Et les régimes spéciaux... des riches ?
La chronique de Jacques Julliard
Il serait évidemment «indigne» de rogner quelques avantages aux petits sans retirer quelques privilèges aux grands
Quand il s'agit des privilèges des pauvres, les riches sont intraitables. Entre les défavorisés, ils ne tolèrent ni différence ni discrimination. A l'idée que l'OS de chez Renault contribue, sans murmure, à l'avantageuse retraite du cheminot de la SNCF, leur sens de la justice s'insurge. Il faut donc au plus vite faire une nuit du 4-Août chez les petites gens, et commencer par abolir ces abominables «régimes spéciaux» de retraite qui sont injustes, dit l'UMP, et même «indignes», selon Nicolas Sarkozy. Devant tant de sollicitude, mes yeux s'embuent et mon coeur tressaille de tendresse.
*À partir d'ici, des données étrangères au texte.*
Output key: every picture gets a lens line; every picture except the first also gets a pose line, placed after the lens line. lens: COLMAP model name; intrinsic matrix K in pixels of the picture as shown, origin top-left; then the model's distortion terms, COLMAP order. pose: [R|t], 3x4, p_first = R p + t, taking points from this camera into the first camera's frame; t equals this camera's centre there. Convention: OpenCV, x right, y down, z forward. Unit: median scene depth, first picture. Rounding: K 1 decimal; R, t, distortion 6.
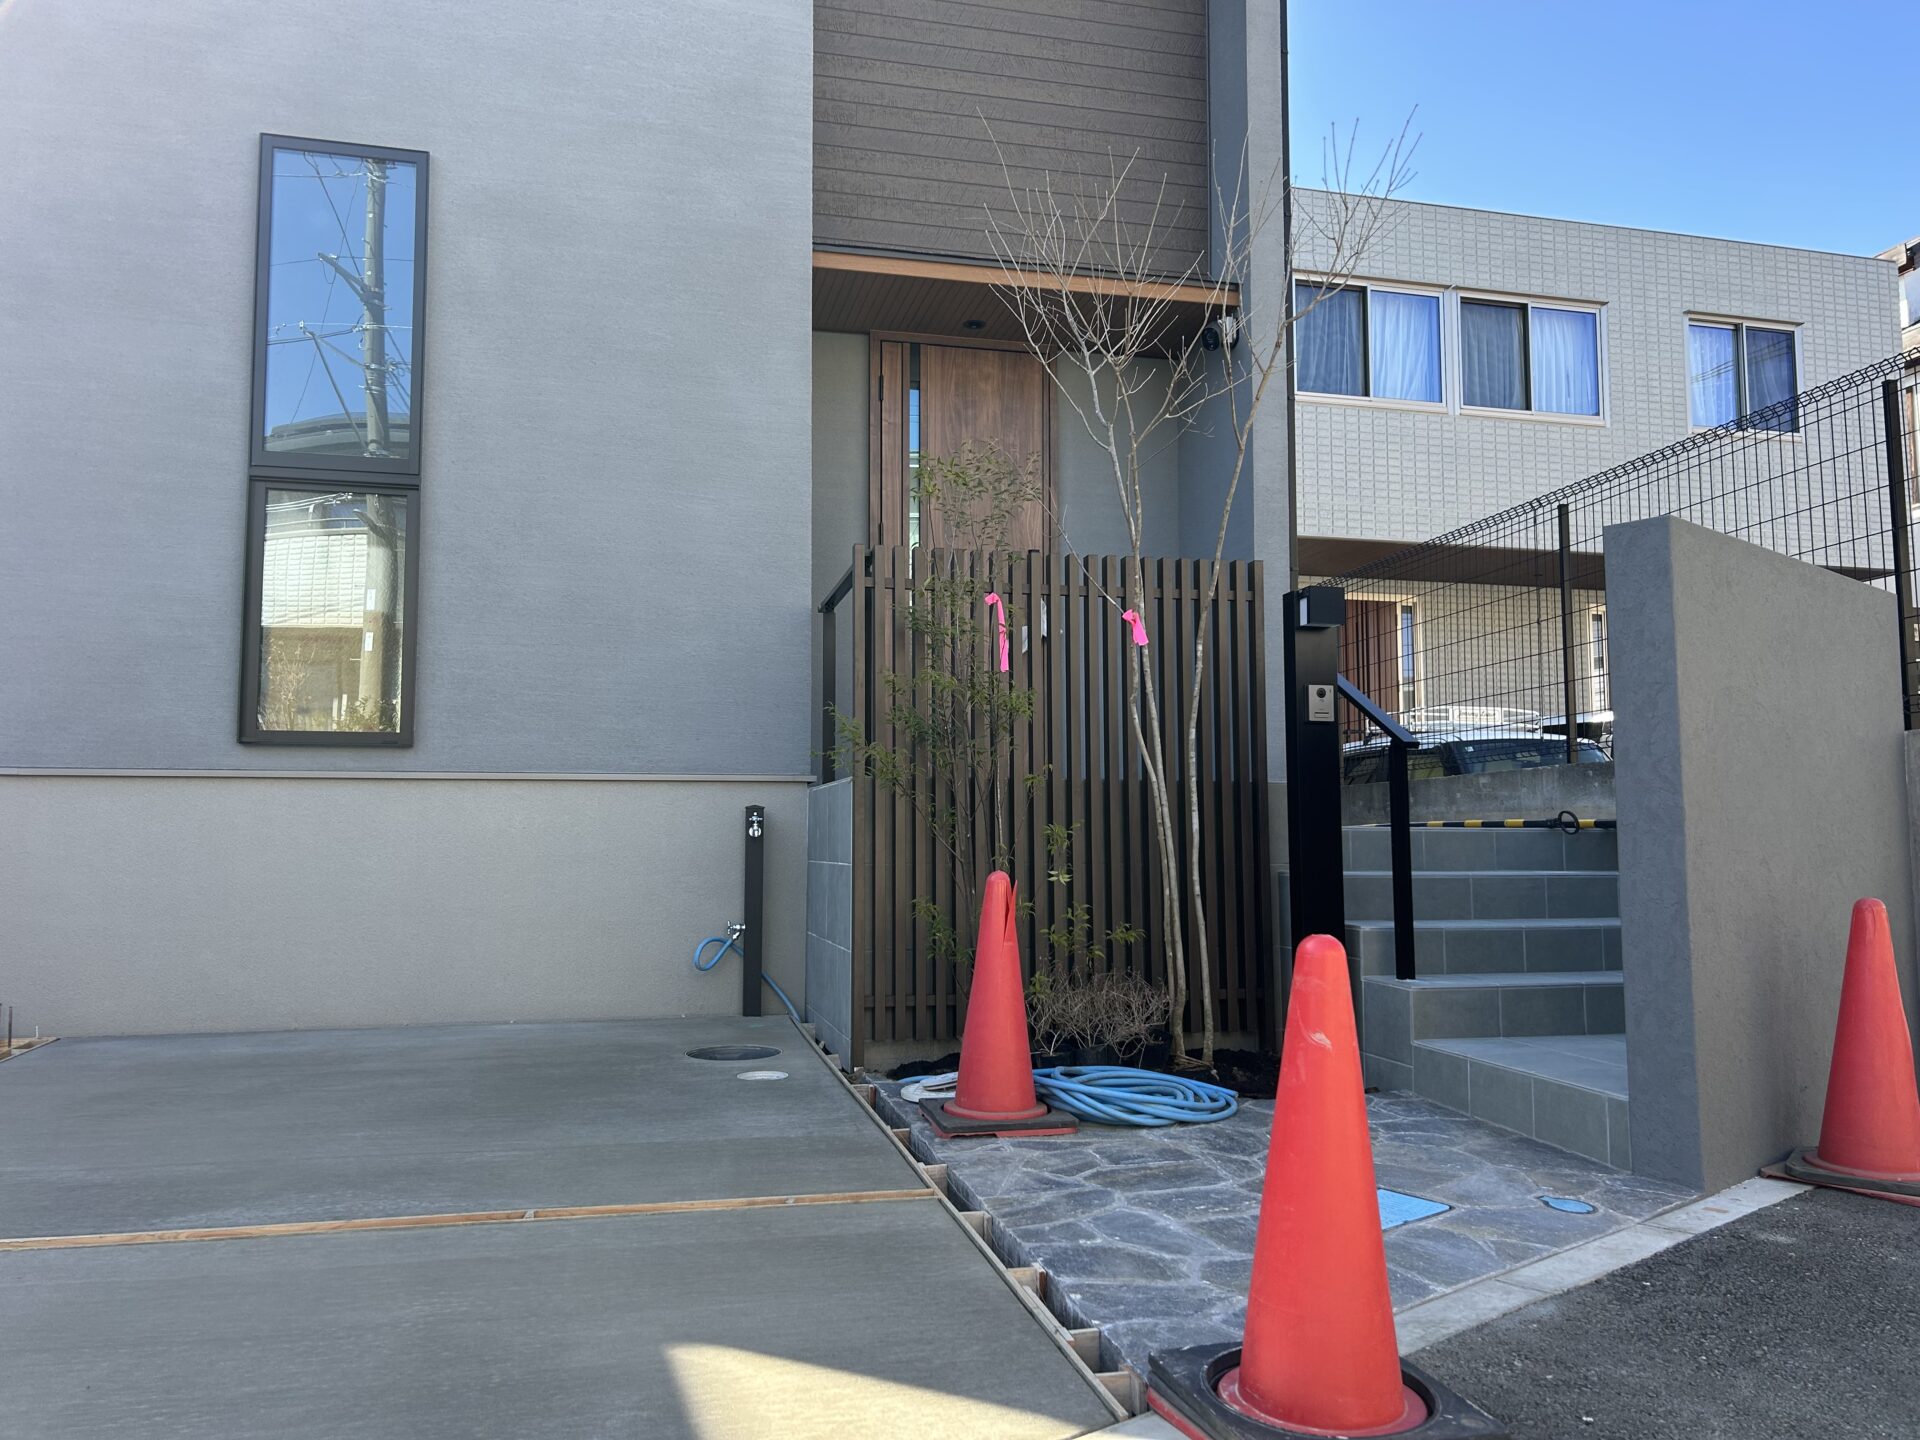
lens RADIAL K [[1454.4, 0, 950.3], [0, 1454.4, 732.3], [0, 0, 1]] dist [0.045947, -0.047998]
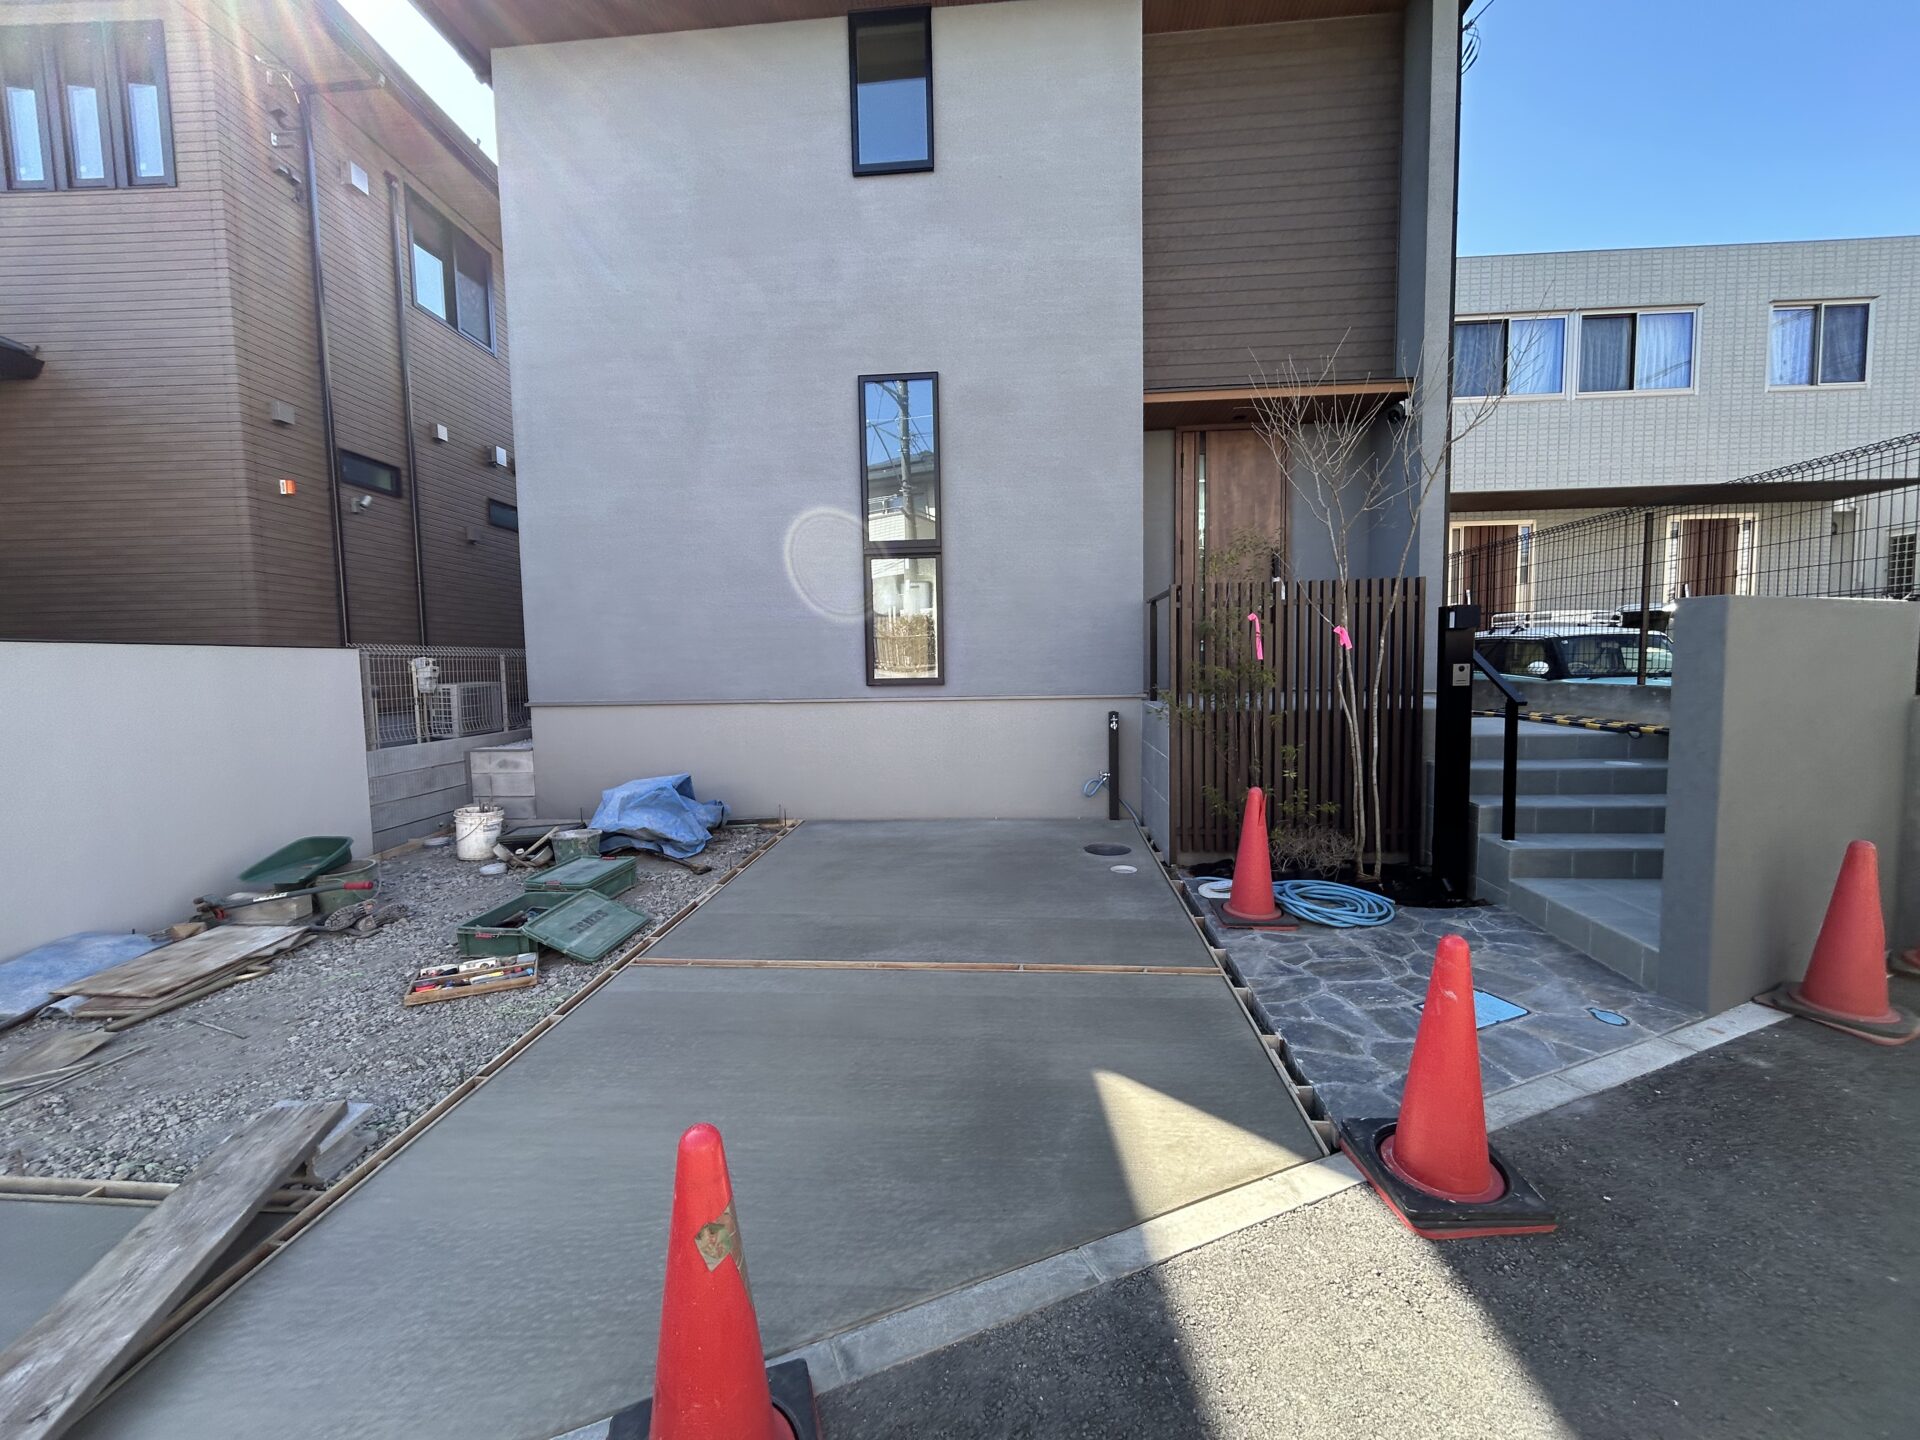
lens RADIAL K [[783.0, 0, 957.5], [0, 783.0, 722.6], [0, 0, 1]] dist [-0.000737, 0.000243]
pose [[0.950518, 0.007217, -0.310585, -0.015805], [0.044592, 0.986209, 0.159385, -0.141054], [0.307452, -0.165348, 0.937088, -0.026835]]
Que les choses soient bien claires. Je suis, depuis 1995, favorable à la réforme des régimes spéciaux ainsi qu'à celle de la Sécurité sociale. C'est pourquoi, avec d'autres personnalités de gauche, j'ai soutenu alors le plan Juppé. Que n'avons-nous entendu, y compris ici même, de la part de cette «gauche brasero», composée d'intellos et de bobos bien décidés à résister jusqu'au dernier prolétaire ! Ce n'est donc pas aujourd'hui, quand presque tout le monde a compris le caractère inévitable de cette réforme, que je vais changer d'avis. Pour réussir, elle a besoin d'être négociée, comme le réclame François Chérèque, et même au cas par cas, comme le préconise Michel Rocard.
Mais ! Mais, Monsieur le président de la République, quitte à vous agacer encore, je voudrais vous dire ceci : qu'il serait en effet indigne de rogner quelques avantages aux petits sans retirer quelques privilèges aux grands. Tenez, Philippe Séguin, qui préside avec talent la Cour des Comptes, vient de vous donner une bonne idée.
Il a remarqué que les stock-options ainsi que les indemnités de départ parfois monumentales dont bénéficient les grands dirigeants d'entreprise ne sont pas soumises aux cotisations sociales, alors qu'il s'agit bel et bien de revenus du travail. Un privilège dans le privilège en somme. On prétend souvent que les avantages consentis aux caciques du CAC 40 sont peut- être excessifs, mais qu'ils ne portent pas à conséquence compte tenu du petit nombre des bénéficiaires. Or remarquez bien ce qui suit. L'assujettissement des stock-options et des indemnités de départ aux cotisations sociales produirait, au dire de la Cour, environ 6,5 milliards d'euros. Ce chiffre est à rapprocher de celui du déficit des régimes spéciaux : 6,2 milliards. Concluez vous-même.
Vous tenez là une occasion en or, si j'ose dire, de vous élever au-dessus de votre électoral comme il sied au président de la République. Réduire simultanément les petits avantages et les gros privilèges authentifierait - plus que l'attribution de ministères et de postes honorifiques à des hommes de gauche en fin de carrière - ce désir d'ouverture que vous proclamez. Car jusqu'ici, tandis que vous avez fort légèrement attribué 15 milliards de gratifications à vos électeurs des classes aisées, les classes populaires n'ont reçu, en termes d'ouverture, que la perspective d'être moins remboursées en cas de maladie et d'être plus encadrées en cas de grève.
Prenez-y garde. Prenez garde à votre tropisme du côté de l'argent, que François Bayrou stigmatisait avec éloquence dimanche dernier. Il est faux que l'argent n'ait pas d'odeur. C'est le contraire qui est vrai, jam olet.
Il monte des allées du pouvoir le fumet caractéristique de l'argent-roi. En dehors de quelques intellectuels cosmétiques, il n'y a autour de vous que les grandes fortunes de ce pays. Je ne vous le reproche pas. Au moins pourriez-vous profiter de cette familiarité avec les plus opulents de nos concitoyens pour les convaincre de sacrifier un peu de leur superflu.
Certes, votre popularité reste grande. Mais elle est due à votre style plutôt qu'à vos résultats. Quand viendra l'heure de la rigueur - c'est pour bientôt, dit justement Christine Lagarde -, les Français sortiront de leur fascination. Ils n'accepteront les sacrifices que s'ils ont la certitude qu'ils sont partagés. La France n'est pas l'Amérique. La justice y est la condition de l'efficacité. Il faudra bien que vous en preniez votre parti.